Michel Sourrouille avait assisté en mars 1972 à une conférence de Grothendieck. Alexandre confiait à l’époque qu’il allait vivre en communauté : « L’avenir est dans les phalanstères, autonomes, agricoles, sans centralisation. La science ne peut plus sauver notre civilisation des grands bouleversements qui nous attendent. Il faut abandonner les études et mettre sur pied des communautés viables, c’est-à-dire équilibrés avec leur environnement. » Ce message était partagé à l’époque par Pierre Fournier qui avait lancé La Gueule ouverte, mensuel écologique « qui annonce la fin du monde »… en novembre 1972. Aujourd’hui le message de ces précurseurs de l’écologie est repris par tous ceux qui veulent bâtir des communauté cherchant l’autonomie comme Rob Hopkins l’a écrit dans son « Manuel de transition (de la dépendance au pétrole à la résilience locale) ».

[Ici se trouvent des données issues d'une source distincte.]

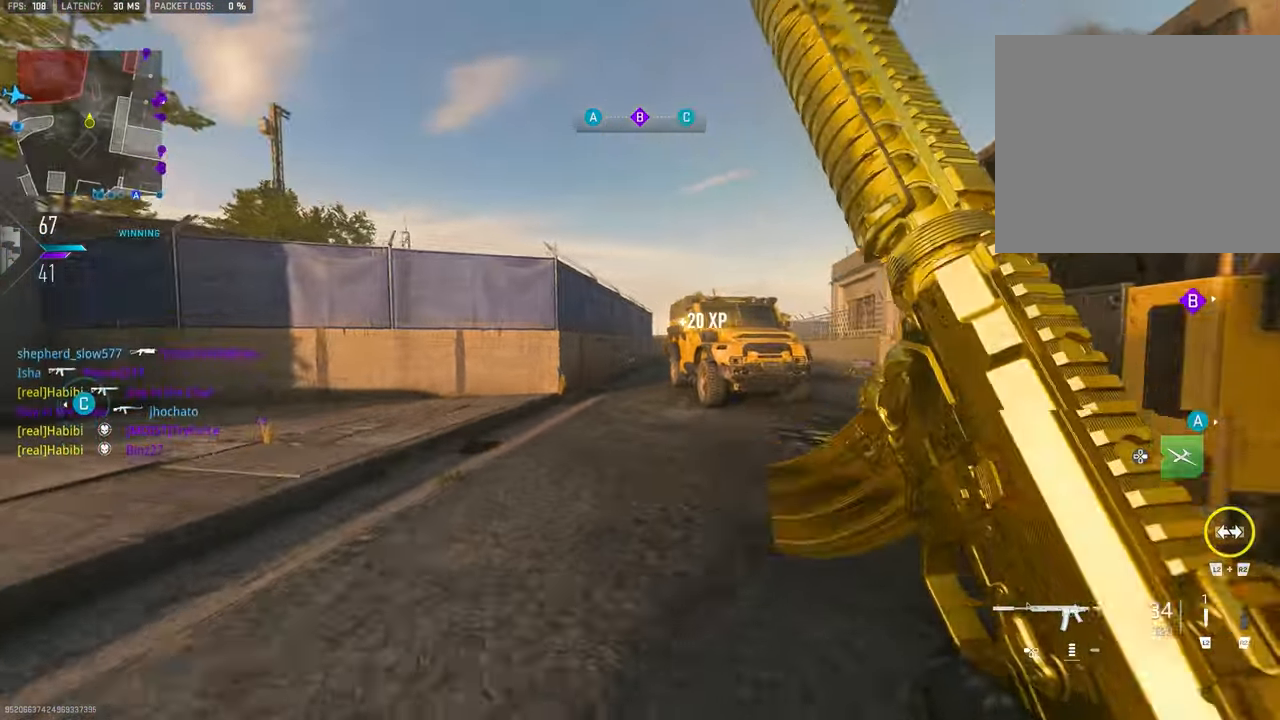
{"buttons": [], "left_stick": "up-right", "right_stick": "center", "events": [[184, "right_stick", "left"], [317, "right_stick", "center"]]}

Voici quelques éléments pour mieux comprendre la profondeur (toujours actuelle) du mouvement « Survivre » dont l’objectif en août 1970 était déjà la « lutte pour la survie de l’espèce humaine et de la vie en général menacée par le déséquilibre écologique créé par la société industrielle contemporaine (pollutions et dévastation de l’environnement et des ressources naturelles) et par les dangers des conflits militaires ». Les caractéristiques de ce mouvement pourrait (devrait) être reprise quasi mot à mot aujourd’hui par EELV, le parti qui dit œuvrer pour l’écologie :
– L’adhésion d’un adhèrent aux principes directeurs du mouvement implique son abstention de toute sorte d’activité qu’il reconnaîtrait de nature nuisible ou dangereuse à la survie de l’espèce, et en particulier elle implique la non-collaboration totale avec les appareils militaires de quelque pays que ce soit. Cela implique en particulier le refus du service militaire.
– L’apprentissage de l’action juste, c’est-à-dire de l’action nécessaire, apparaît comme un but principal de l’éducation. Notre option pour l’action non violente est un aspect de cette exigence d’une action éducative.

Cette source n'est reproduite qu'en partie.